QUOTED PASSAGE —
-- start --
Morgan Stanley is a criminal enterprise

Well, not literally, since what they are doing is not illegal (probably).  But it ought to be.

The average employee at Morgan Stanley is taking home $262,000 in salary and bonuses this year.  I can find lots of articles saying that the bonus pool has been “reduced by 50 percent” from last year; these articles are regurgitating one of MS’s press releases.  But none of them mention how much that is in raw numbers.  I had to do some more searching to learn that the 2007 bonus pool was $16.6 billion, which means — please check my math here — that the 2008 bonus pool is roughly $8.3 billion.

Morgan Stanley received $10 billion in TARP money.

However, this is all old news. There is a more recent story which I think deserves more play.

The Federal Reserve is not the only government entity engaging in unprecedented actions to prop up banks.  Back in October, the FDIC also announced a program to guarantee bonds issued by banks.

“The FDIC is taking this unprecedented action because we have faith in our economy, our country, and our banking system,” said FDIC Chairman Sheila C. Bair. “The overwhelming majority of banks are strong, safe, and sound. A lack of confidence is driving the current turmoil, and it is this lack of confidence that these guarantees are designed to address.”
-- end --
Dataset records:
-- start --
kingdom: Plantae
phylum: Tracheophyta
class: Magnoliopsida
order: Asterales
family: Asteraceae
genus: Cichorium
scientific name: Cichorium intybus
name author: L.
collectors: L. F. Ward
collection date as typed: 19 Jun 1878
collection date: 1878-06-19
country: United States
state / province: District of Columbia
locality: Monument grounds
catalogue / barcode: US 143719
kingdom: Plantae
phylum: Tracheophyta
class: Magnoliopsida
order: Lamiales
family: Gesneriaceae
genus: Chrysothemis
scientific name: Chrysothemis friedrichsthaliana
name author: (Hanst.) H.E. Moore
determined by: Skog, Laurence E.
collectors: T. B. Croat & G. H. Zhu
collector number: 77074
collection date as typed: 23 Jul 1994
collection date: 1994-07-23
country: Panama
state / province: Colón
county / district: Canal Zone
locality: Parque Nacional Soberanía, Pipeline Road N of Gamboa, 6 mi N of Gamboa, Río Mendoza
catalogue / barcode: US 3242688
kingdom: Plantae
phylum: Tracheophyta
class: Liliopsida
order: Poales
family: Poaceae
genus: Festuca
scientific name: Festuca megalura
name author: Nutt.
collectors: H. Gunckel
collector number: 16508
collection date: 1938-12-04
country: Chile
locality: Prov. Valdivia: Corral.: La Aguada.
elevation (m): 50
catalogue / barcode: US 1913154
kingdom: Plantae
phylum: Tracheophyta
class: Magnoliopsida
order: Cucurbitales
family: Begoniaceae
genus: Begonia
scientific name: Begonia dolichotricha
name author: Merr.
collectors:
-- end --
REQUIRED ACTIONS —
1. Using the Morgan Stanley post, mark each statement yes or no and quote the words that decide it: (a) Morgan Stanley received $10 billion in TARP money. (b) The 2007 bonus pool was $8.3 billion. (c) The FDIC announced its bond guarantee program in December.
2. List every dollar amount that appears in the Morgan Stanley post.
3. Write the next part of the Morgan Stanley post, following on from the final sentence of the FDIC chairman's quoted statement.

RESULTS FOR EACH TASK —
1.
(a) Yes: "Morgan Stanley received $10 billion in TARP money."
(b) No: "the 2007 bonus pool was $16.6 billion"
(c) No: "Back in October, the FDIC also announced a program to guarantee bonds issued by banks."

2.
- $262,000
- $16.6 billion
- $8.3 billion
- $10 billion

3.
Under the plan, certain newly issued senior unsecured debt issued on or before June 30, 2009, would be fully protected in the event the issuing institution subsequently fails, or its holding company files for bankruptcy. This includes promissory notes, commercial paper, inter-bank funding, and any unsecured portion of secured debt. Coverage would be limited to June 30, 2012, even if the maturity exceeds that date.

Note the phrase “newly issued”, and keep it in mind.

In short, the FDIC is allowing commercial banks to issue debt backed by the full faith and credit of the United States of America.  (Yes, I am aware the FDIC is technically self-funding, but everybody knows it could never be allowed to fail.)  As you might recall, Goldman Sachs and Morgan Stanley have transformed themselves into “ordinary” commercial banks.   Are they taking advantage of this new FDIC program?  You bet your sweet bottle service they are.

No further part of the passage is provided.